» What the task requires:
Reproduce each line of text in the material below without any changes, and leave the pictures out of your answer.
### Study material ###
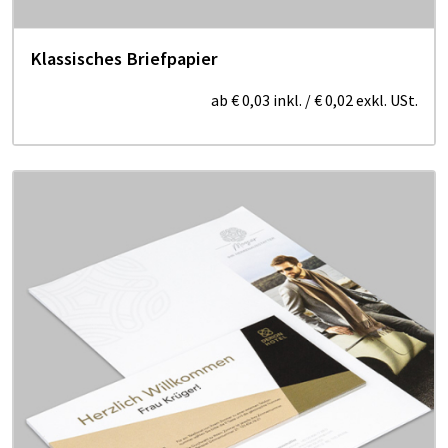
Klassisches Briefpapier
ab
€ 0,03
inkl.
/
€ 0,02
exkl. USt.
###
» Answer for this exercise:
Klassisches Briefpapier
ab
€ 0,03
inkl.
/
€ 0,02
exkl. USt.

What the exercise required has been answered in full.